Weighing those words

computers are becoming "literate". Using a recently developed software, home computers will now be able to access your writing skills. However, getting rid of critics might just take a little more time. Teachers benefit the most: grading student essays is far from getting tedious, say the developers of the software.

The software can analyse word usage and can do the job of grading essays just as good as a human examiner. "I'm not ready to claim that it's foolproof, but I'm ready to claim that it's approximately as foolproof as a human," says Thomas Landauer, a cognitive scientist at the University of Colorado, usa, who led the team that developed this software.

Landauer recently unveiled the software at a meeting of the American Educational Research Association in San Diego, usa.Using this software, the computer first "learns" about the subject of the essay it is to mark by scanning relevant passages from course textbooks. It hunts for statistical patterns of words occurring together.
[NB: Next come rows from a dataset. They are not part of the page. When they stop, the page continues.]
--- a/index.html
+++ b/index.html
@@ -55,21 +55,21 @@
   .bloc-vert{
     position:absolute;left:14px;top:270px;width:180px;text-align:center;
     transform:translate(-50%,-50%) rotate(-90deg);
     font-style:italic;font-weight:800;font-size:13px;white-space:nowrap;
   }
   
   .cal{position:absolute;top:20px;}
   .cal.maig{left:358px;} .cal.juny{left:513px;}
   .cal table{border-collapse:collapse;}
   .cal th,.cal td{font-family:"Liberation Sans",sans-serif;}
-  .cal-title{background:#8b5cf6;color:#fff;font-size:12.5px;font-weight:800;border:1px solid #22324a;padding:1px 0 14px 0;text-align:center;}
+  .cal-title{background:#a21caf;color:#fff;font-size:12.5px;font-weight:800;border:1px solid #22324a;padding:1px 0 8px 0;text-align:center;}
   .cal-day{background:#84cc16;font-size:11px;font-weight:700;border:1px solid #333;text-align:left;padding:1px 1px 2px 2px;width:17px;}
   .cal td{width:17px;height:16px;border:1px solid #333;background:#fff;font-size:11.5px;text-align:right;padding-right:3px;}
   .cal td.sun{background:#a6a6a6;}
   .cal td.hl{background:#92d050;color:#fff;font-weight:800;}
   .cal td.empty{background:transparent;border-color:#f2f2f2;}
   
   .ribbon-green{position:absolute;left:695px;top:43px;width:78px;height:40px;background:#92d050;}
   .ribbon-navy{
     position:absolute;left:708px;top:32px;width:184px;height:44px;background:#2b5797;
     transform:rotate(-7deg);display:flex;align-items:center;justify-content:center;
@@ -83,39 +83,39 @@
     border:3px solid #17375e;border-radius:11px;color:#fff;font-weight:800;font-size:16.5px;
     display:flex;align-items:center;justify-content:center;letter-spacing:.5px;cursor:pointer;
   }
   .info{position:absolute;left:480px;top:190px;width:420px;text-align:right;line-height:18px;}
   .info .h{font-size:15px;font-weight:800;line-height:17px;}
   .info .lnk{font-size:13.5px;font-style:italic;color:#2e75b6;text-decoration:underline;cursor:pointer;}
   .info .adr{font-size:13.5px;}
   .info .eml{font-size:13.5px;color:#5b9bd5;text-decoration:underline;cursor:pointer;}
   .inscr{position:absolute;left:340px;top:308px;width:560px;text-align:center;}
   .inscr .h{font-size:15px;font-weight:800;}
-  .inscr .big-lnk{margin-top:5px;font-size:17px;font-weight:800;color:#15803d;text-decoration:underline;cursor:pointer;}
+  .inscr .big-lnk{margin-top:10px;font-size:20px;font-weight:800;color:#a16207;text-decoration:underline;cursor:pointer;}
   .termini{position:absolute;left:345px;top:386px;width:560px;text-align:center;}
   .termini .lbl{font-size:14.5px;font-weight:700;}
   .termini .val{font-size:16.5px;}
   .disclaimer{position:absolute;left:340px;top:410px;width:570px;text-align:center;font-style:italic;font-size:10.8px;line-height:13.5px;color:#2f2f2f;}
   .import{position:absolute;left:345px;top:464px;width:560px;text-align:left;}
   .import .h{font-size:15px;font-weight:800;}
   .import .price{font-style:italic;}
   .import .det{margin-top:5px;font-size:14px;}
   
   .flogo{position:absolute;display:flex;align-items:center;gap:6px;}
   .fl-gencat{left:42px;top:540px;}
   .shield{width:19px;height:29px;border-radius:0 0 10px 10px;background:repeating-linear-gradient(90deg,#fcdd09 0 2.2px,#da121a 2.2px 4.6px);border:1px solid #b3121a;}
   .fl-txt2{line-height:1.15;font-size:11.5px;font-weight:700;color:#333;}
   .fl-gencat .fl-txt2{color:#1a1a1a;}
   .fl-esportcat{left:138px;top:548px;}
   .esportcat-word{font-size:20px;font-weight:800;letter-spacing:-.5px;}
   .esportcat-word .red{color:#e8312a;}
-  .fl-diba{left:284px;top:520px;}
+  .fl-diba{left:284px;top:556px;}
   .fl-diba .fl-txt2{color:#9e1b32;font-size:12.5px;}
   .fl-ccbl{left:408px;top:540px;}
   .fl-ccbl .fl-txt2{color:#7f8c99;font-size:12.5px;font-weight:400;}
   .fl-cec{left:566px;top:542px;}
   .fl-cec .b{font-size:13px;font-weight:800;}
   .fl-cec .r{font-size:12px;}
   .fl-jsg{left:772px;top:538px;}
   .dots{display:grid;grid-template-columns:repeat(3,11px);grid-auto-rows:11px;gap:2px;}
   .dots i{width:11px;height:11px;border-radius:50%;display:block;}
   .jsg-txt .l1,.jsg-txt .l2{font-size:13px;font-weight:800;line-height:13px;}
Thereafter, it calculates the extent to which different written passages share these patterns.

The software has been tested on student essays so far, and if Landauer is to be believed, its performance has been nothing short of an amazing "A plus". To grade an essay, the computer compares it with a set of sample essays of varying quality that have been marked manually. "We assign a grade to it based on a weighted average of how similar it is to these sample essays. If it's very similar to an essay that got 90 per cent marks, then it will probably get close to a 90," explains Peter Foltz, a cognitive psychologist at New Mexico State University in Las Cruces, usa, who helped develop the technique.
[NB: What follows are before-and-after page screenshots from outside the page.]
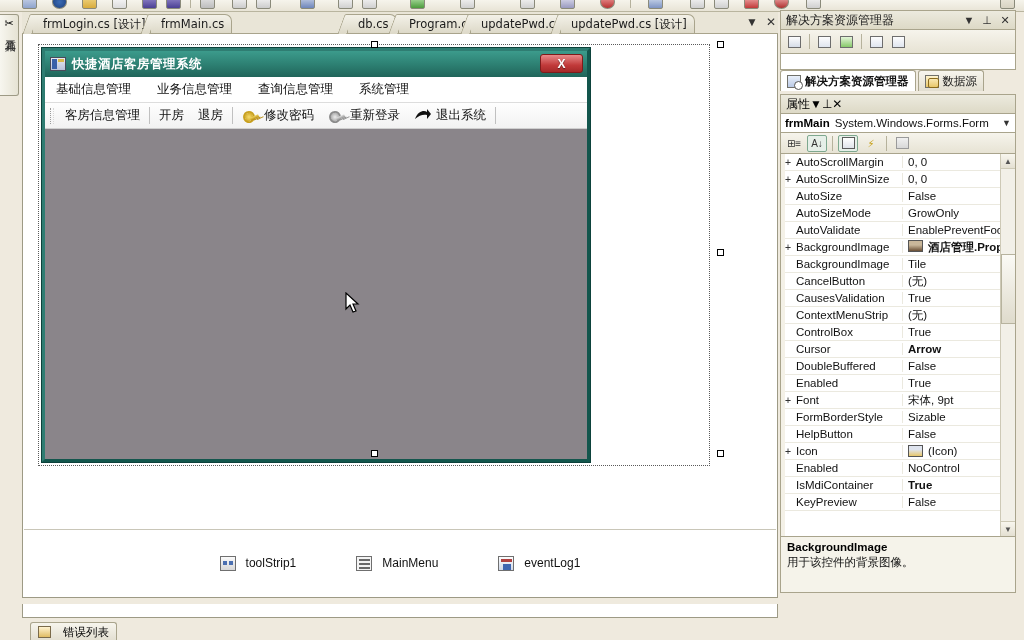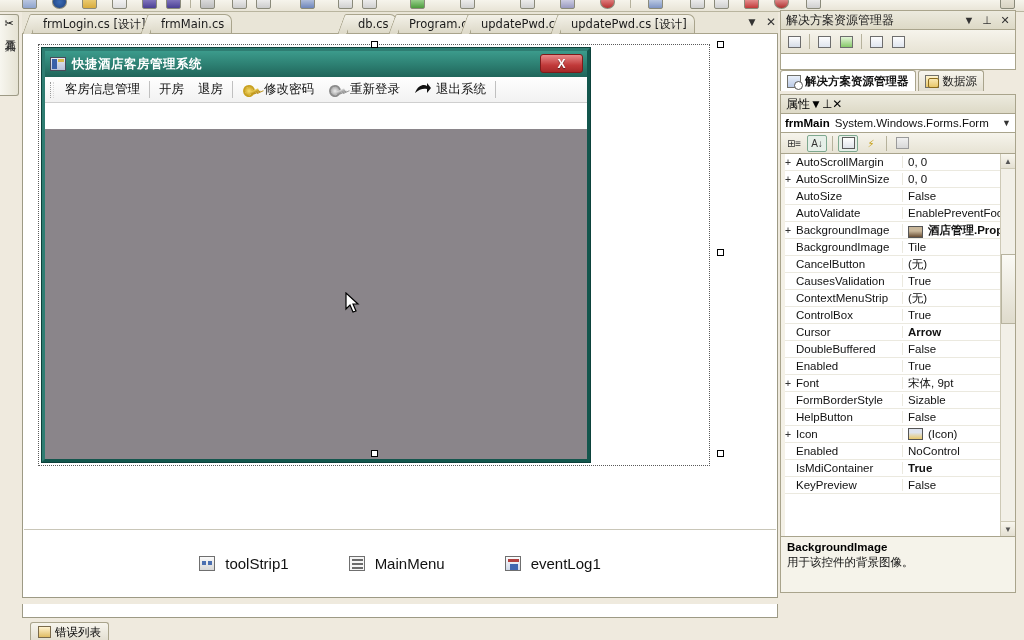--- a/index.html
+++ b/index.html
@@ -182,21 +182,21 @@
   .h { position: absolute; width: 7px; height: 7px; background: #ffffff; border: 1px solid #000; }
 
   .cursor-arrow { position: absolute; left: 300px; top: 163px; }
 
   
   .tray {
     position: absolute; left: 1px; right: 1px; bottom: 1px; height: 67px;
     background: #ffffff; border-top: 1px solid #c9c6b8;
     display: flex; align-items: center; justify-content: center; gap: 60px;
   }
-  .tray-item { display: flex; align-items: center; gap: 10px; font-size: 15px; color: #111; }
+  .tray-item { display: flex; align-items: center; gap: 10px; font-size: 12px; color: #111; }
   .tray-ico { width: 16px; height: 15px; border: 1px solid #6f6f6f; background: #e9e9e9; position: relative; }
   .tray-ico.toolstrip { background: linear-gradient(#fafafa,#d7d7d7); }
   .tray-ico.toolstrip::before { content:""; position:absolute; left:2px; top:4px; width:4px; height:4px; background:#4b6fb0;}
   .tray-ico.toolstrip::after { content:""; position:absolute; left:8px; top:4px; width:4px; height:4px; background:#4b6fb0;}
   .tray-ico.menu { background: #f4f4f4; }
   .tray-ico.menu::before { content:""; position:absolute; left:2px; top:2px; width:11px; height:2px; background:#6a6a6a; box-shadow:0 4px 0 #6a6a6a, 0 8px 0 #6a6a6a;}
   .tray-ico.log { background: linear-gradient(#fdfdfd,#cfd8e8); }
   .tray-ico.log::before { content:""; position:absolute; left:2px; top:2px; width:11px; height:3px; background:#b0403f;}
   .tray-ico.log::after { content:""; position:absolute; left:4px; top:7px; width:8px; height:6px; background:#3f66b0;}
 
@@ -276,21 +276,21 @@
   .grow .exp {
     width:14px; flex:none; text-align:center; color:#333; font-size:10px;
     font-family:"DejaVu Sans Mono", monospace;
   }
   .grow .pname {
     width: 108px; flex:none; color:#111; overflow:hidden; white-space:nowrap;
     border-right: 1px solid #ebe9df; padding-left:1px;
   }
   .grow .pval {
     flex:1; padding-left:5px; color:#111; white-space:nowrap; overflow:hidden;
-    display:flex; align-items:flex-end; gap:5px;
+    display:flex; align-items:flex-start; gap:5px;
   }
   .grow .pval.bold { font-weight:bold; }
   .swatch { width:13px; height:11px; border:1px solid #4a4a4a; flex:none; }
   .thumb { width:15px; height:12px; border:1px solid #555; flex:none;
     background: linear-gradient(#c9b79a 40%, #6a4f35); }
   .thumb.ico { background: linear-gradient(#dfe4ee 35%, #e8c76a); }
   .grid-scroll {
     position:absolute; right:0; top:0; width:15px; height:100%;
     background:#f2f0e8; border-left:1px solid #cdc9b6;
   }
@@ -304,21 +304,21 @@
   .desc {
     border:1px solid #a9a48c; border-top:none; background:#f5f3ea;
     height: 56px; padding: 4px 6px;
   }
   .desc .dtitle { font-weight:bold; font-size:11.5px; color:#000; }
   .desc .dtext { font-size:11.5px; color:#111; margin-top:2px; font-family:"DejaVu Sans",sans-serif; }
 
   
   .errtab {
     position:absolute; left: 30px; bottom: -1px; height: 19px;
-    display:flex; align-items:center; gap:4px; padding:4px 7px;
+    display:flex; align-items:center; gap:12px; padding:4px 7px;
     border:1px solid #a9a48c; border-bottom:none; border-radius:3px 3px 0 0;
     background: linear-gradient(#f7f5ed,#e2ded0); font-size:11.5px;
     font-family:"DejaVu Sans",sans-serif;
   }
   .errtab .mini { width:13px;height:12px;border:1px solid #7a6a4a;background:linear-gradient(#fff3d0,#e0bc63); flex:none;}
   .bottom-pane {
     position:absolute; left:22px; bottom:22px; width:756px; height:14px;
     border:1px solid #9d9a85; border-top:none; background:#ffffff;
   }
 </style>
@@ -391,20 +391,26 @@
 
       <div class="sel-frame"></div>
 
       <div class="form-win">
         <div class="form-title">
           <div class="ficon"></div>
           <div class="ftext">快捷酒店客房管理系统</div>
           <div class="close-btn">X</div>
         </div>
 
+        <div class="menubar">
+          <div class="mi">基础信息管理</div>
+          <div class="mi">业务信息管理</div>
+          <div class="mi">查询信息管理</div>
+          <div class="mi">系统管理</div>
+        </div>
 
         <div class="tstrip">
           <div class="grip"></div>
           <div class="tbtn">
             <span>客房信息管理</span>
           </div>
           <div class="vsep"></div>
           <div class="tbtn">
             <span>开房</span>
           </div>
@@ -553,20 +559,27 @@
           </div>
           <div class="grow">
             <span class="exp"></span>
             <span class="pname">AutoSize</span>
             <span class="pval">
               <span>False</span>
             </span>
           </div>
           <div class="grow">
             <span class="exp"></span>
+            <span class="pname">AutoSizeMode</span>
+            <span class="pval">
+              <span>GrowOnly</span>
+            </span>
+          </div>
+          <div class="grow">
+            <span class="exp"></span>
             <span class="pname">AutoValidate</span>
             <span class="pval">
               <span>EnablePreventFocusCha</span>
             </span>
           </div>
           <div class="grow">
             <span class="exp">+</span>
             <span class="pname">BackgroundImage</span>
             <span class="pval bold">
               <span class="thumb"></span>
This approach is more subtle than programmes that merely look for matching words, the way most Internet search engines operate. Provided the programme has first scanned a sufficiently wide range of texts, it can recognise, for instance, that an essay about doctors is similar to one that talks of physicians. This might seem simple enough for us, but for a machine which runs on a few microchips this is an achievement to be proud of. Experimenting with essays written by 94 university undergraduates on the anatomy and function of the human heart, the grades assigned by two trained essay readers showed a correlation of a 0.77 on a scale from -1 for total disagreement to 1 of exact agreement. The software's grades gave a correlation of 0.68 to one reader and 0.77 to the other. In other words, it gave the two essay readers some really stiff competition.
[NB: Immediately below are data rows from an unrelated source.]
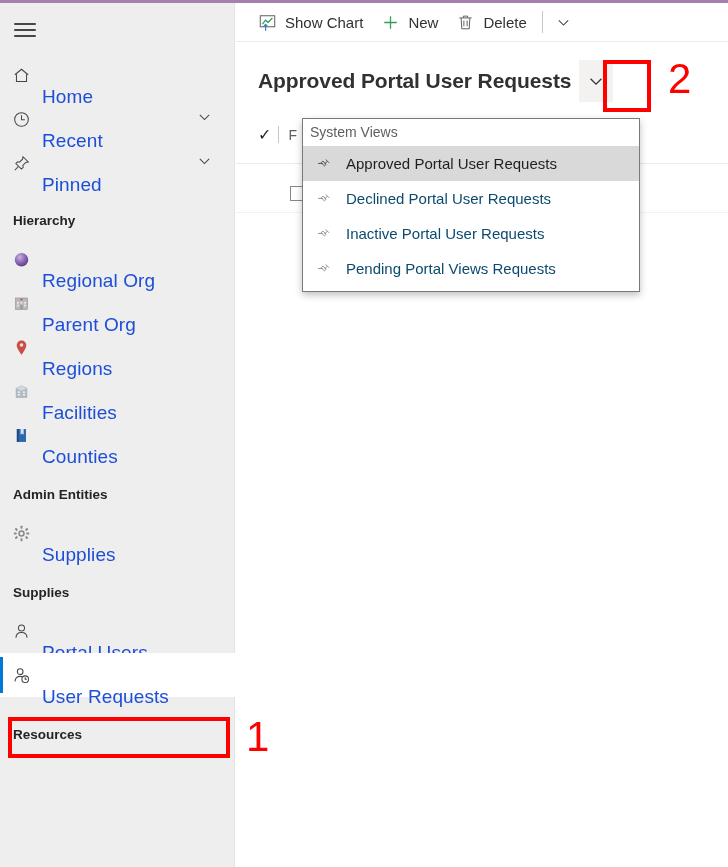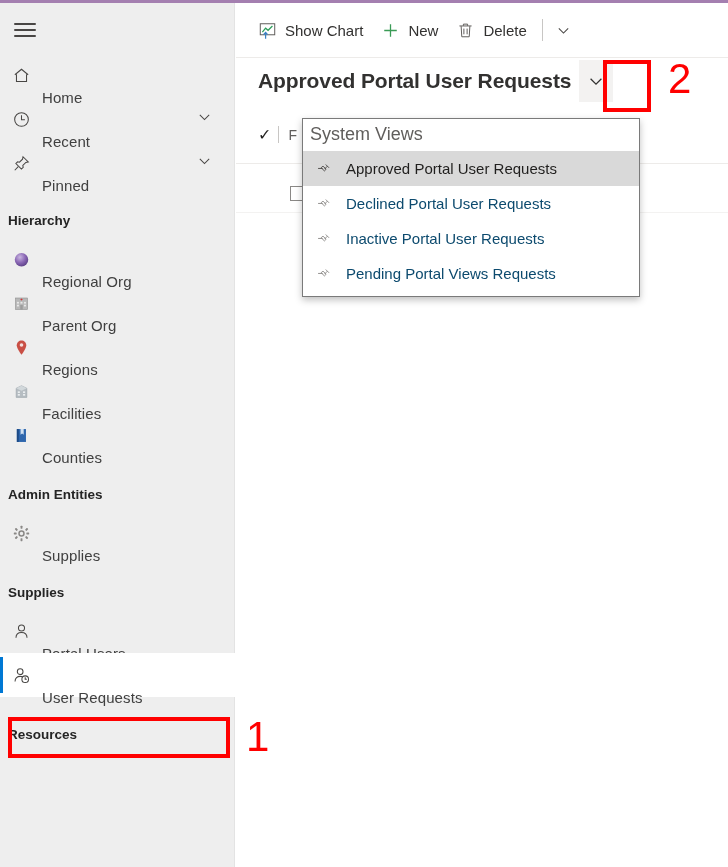--- a/index.html
+++ b/index.html
@@ -49,51 +49,51 @@
     padding-left: 12px;
     box-sizing: border-box;
     cursor: pointer;
   }
   .nav-item .ico {
     width: 30px; min-width: 30px;
     display: flex; align-items: center; justify-content: flex-start;
     color: #484644;
   }
   .nav-item .lbl {
-    font-size: 15px;
-    color: #404040;
+    font-size: 19px;
+    color: #1d4ed8;
     letter-spacing: 0.1px;
     white-space: nowrap;
     margin-top: 44px;
   }
   .nav-item .chev {
     position: absolute; right: 22px; top: 50%;
     transform: translateY(-50%);
     color: #484644;
   }
   .section-head {
     font-size: 13.5px;
     font-weight: bold;
     color: #242424;
-    padding: 0 0 0 8px;
+    padding: 0 0 0 13px;
     height: 34px;
     display: flex; align-items: center;
   }
   .nav-item.selected {
     background: #ffffff;
   }
   .nav-item.selected::before {
     content: "";
     position: absolute; left: 0; top: 4px; bottom: 4px;
     width: 3px; background: #0078d4;
   }
   
   .commandbar {
     position: absolute; left: 236px; top: 3px;
-    width: 492px; height: 55px;
+    width: 492px; height: 39px;
     background: #ffffff;
     border-bottom: 1px solid #edebe9;
     display: flex; align-items: center;
     box-sizing: border-box;
     padding-left: 13px;
   }
   .cmd-btn {
     display: flex; align-items: center;
     height: 40px;
     padding: 0 9px;
@@ -155,21 +155,21 @@
   .dropdown {
     position: absolute; left: 302px; top: 118px;
     width: 336px;
     background: #ffffff;
     border: 1px solid #7a7a7a;
     box-shadow: 0 3px 7px rgba(0,0,0,0.25);
     z-index: 30;
     padding-bottom: 5px;
   }
   .dd-header {
-    font-size: 18px;
+    font-size: 14px;
     color: #605e5c;
     padding: 5px 0 6px 7px;
   }
   .dd-item {
     display: flex; align-items: center;
     height: 35px;
     padding-left: 13px;
     cursor: pointer;
     font-size: 15px;
     color: #0c4a6e;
But will it be easy to "fool" this software? Landauer confirms that it contains several checks to foil cheating attempts, most of which he will not talk about. But he notes that students cannot gain high marks simply by throwing in tough-sounding technical terms that even they do not understand. "You can't get the right combination of words just by listing them," he says.

Essays that bear no close resemblance to the samples are set aside by the software. These unusual essays - which are likely to be either brilliantly original or "stunningly stupid", according to Landauer - can then be graded manually.

Landauer admits that his programme cannot judge the literary quality of the essays, so it will never be able to examine properly students whose understanding of their subject is accompanied by an elegant use of language.

America's largest supplier of standardised tests - including the admission tests used by most us universities - is also developing a software along similar lines."When we score essays we have up to three readers doing the evaluation," says Lawrence Frase, head of cognitive and instructional science at the Educational Testing Service at Princeton, New Jersey. "If our computer system works as well as a human, why not have the computer replace one human?"